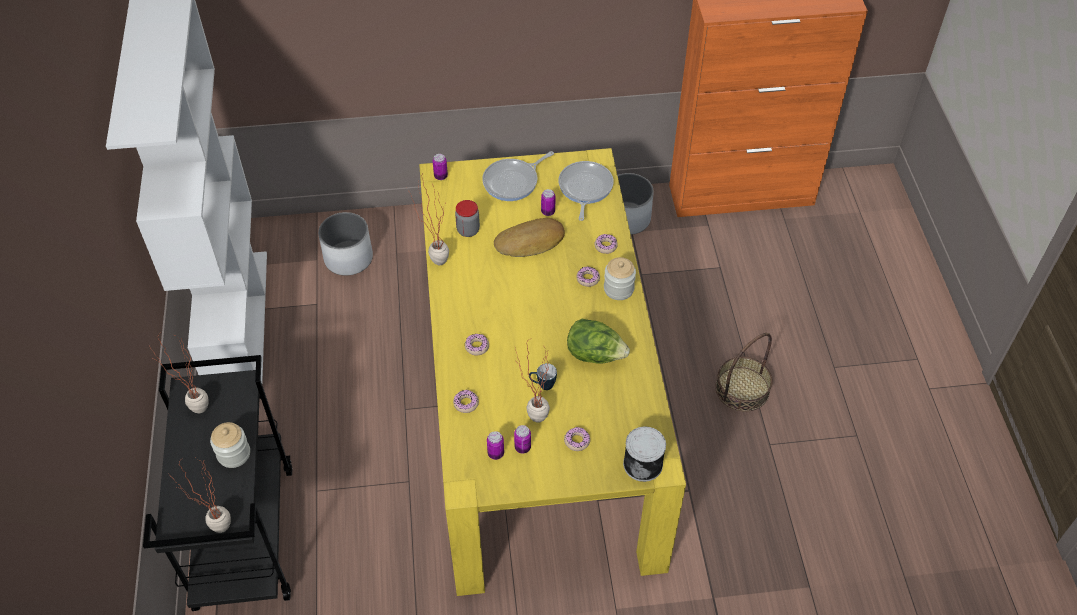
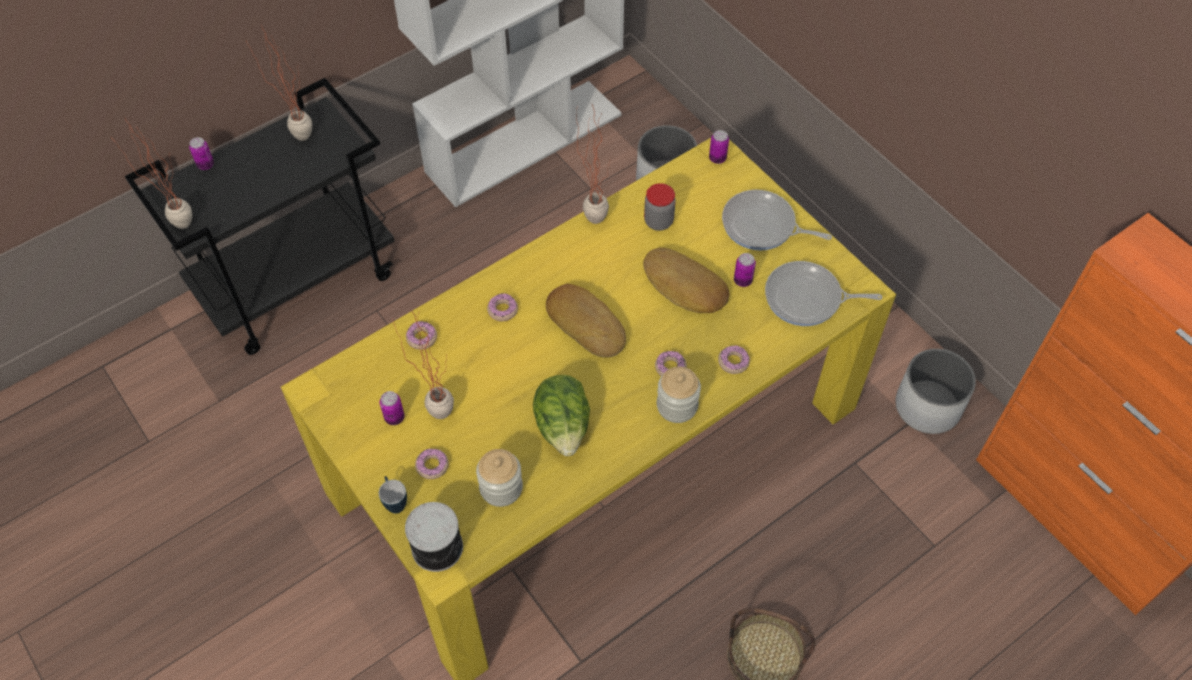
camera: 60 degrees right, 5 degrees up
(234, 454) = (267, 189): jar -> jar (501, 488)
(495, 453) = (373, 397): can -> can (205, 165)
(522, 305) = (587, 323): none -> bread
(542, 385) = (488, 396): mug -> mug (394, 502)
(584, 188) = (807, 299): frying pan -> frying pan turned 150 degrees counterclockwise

==

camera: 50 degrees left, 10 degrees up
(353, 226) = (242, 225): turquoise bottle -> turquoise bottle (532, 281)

...

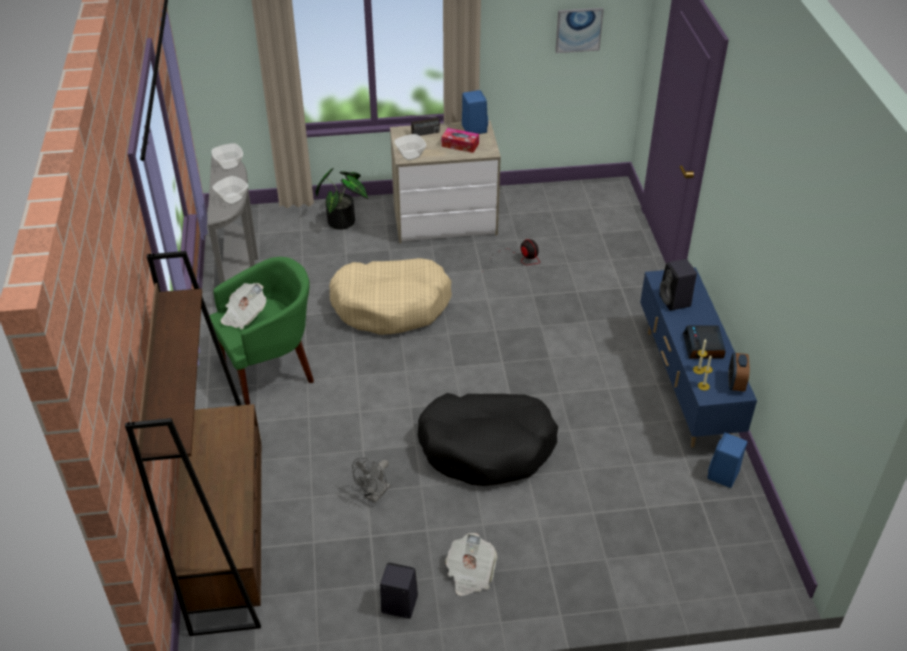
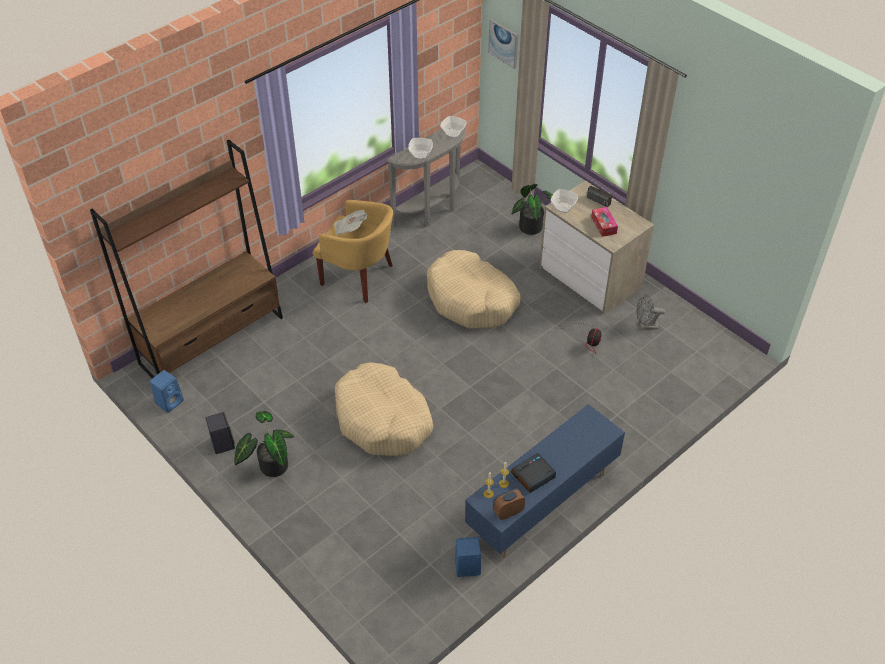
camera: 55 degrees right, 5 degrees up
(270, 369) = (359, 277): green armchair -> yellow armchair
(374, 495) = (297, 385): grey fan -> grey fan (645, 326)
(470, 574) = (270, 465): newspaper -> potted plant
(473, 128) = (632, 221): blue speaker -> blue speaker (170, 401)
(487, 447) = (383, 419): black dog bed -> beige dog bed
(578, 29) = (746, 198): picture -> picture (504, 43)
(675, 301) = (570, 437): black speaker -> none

* [YOUR OBJECTIVE]: Everything from the line with "camera: 50 degrees left, 10 degrees up" through the line with "(353, 226) = (242, 225): turquoise" in the listing above must be retyped exactly, with nothing added.

* [SOLUTION TO THE PROBLEM]:
camera: 50 degrees left, 10 degrees up
(353, 226) = (242, 225): turquoise bottle -> turquoise bottle (532, 281)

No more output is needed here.